** DATA FOR REVIEW follows **
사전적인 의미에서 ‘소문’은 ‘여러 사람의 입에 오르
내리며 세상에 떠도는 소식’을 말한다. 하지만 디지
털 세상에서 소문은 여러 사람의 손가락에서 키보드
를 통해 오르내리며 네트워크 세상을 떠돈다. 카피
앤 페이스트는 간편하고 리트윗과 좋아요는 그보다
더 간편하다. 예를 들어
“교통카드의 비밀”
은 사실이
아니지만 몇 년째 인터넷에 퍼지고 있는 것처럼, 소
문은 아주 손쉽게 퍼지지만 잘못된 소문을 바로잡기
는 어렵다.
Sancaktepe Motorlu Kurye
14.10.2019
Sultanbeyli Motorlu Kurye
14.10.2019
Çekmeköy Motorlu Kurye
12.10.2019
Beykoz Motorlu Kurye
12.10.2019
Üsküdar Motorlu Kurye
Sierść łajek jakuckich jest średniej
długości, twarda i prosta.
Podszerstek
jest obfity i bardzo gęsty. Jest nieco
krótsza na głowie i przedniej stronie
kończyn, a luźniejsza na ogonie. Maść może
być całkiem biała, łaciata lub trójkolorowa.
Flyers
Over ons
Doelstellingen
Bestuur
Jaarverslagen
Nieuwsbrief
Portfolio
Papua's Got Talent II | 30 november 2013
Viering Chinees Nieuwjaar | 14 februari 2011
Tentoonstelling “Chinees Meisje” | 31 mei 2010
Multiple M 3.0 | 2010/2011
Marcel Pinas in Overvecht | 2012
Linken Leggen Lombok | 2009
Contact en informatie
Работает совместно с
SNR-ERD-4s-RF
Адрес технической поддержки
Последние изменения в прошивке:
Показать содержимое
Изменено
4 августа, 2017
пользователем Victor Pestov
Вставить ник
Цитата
** End of DATA FOR REVIEW **
TASK INSTRUCTIONS: Copy out every one of the lines above, keeping each one word for word as it stands.

EXERCISE OUTPUT:
사전적인 의미에서 ‘소문’은 ‘여러 사람의 입에 오르
내리며 세상에 떠도는 소식’을 말한다. 하지만 디지
털 세상에서 소문은 여러 사람의 손가락에서 키보드
를 통해 오르내리며 네트워크 세상을 떠돈다. 카피
앤 페이스트는 간편하고 리트윗과 좋아요는 그보다
더 간편하다. 예를 들어
“교통카드의 비밀”
은 사실이
아니지만 몇 년째 인터넷에 퍼지고 있는 것처럼, 소
문은 아주 손쉽게 퍼지지만 잘못된 소문을 바로잡기
는 어렵다.
Sancaktepe Motorlu Kurye
14.10.2019
Sultanbeyli Motorlu Kurye
14.10.2019
Çekmeköy Motorlu Kurye
12.10.2019
Beykoz Motorlu Kurye
12.10.2019
Üsküdar Motorlu Kurye
Sierść łajek jakuckich jest średniej
długości, twarda i prosta.
Podszerstek
jest obfity i bardzo gęsty. Jest nieco
krótsza na głowie i przedniej stronie
kończyn, a luźniejsza na ogonie. Maść może
być całkiem biała, łaciata lub trójkolorowa.
Flyers
Over ons
Doelstellingen
Bestuur
Jaarverslagen
Nieuwsbrief
Portfolio
Papua's Got Talent II | 30 november 2013
Viering Chinees Nieuwjaar | 14 februari 2011
Tentoonstelling “Chinees Meisje” | 31 mei 2010
Multiple M 3.0 | 2010/2011
Marcel Pinas in Overvecht | 2012
Linken Leggen Lombok | 2009
Contact en informatie
Работает совместно с
SNR-ERD-4s-RF
Адрес технической поддержки
Последние изменения в прошивке:
Показать содержимое
Изменено
4 августа, 2017
пользователем Victor Pestov
Вставить ник
Цитата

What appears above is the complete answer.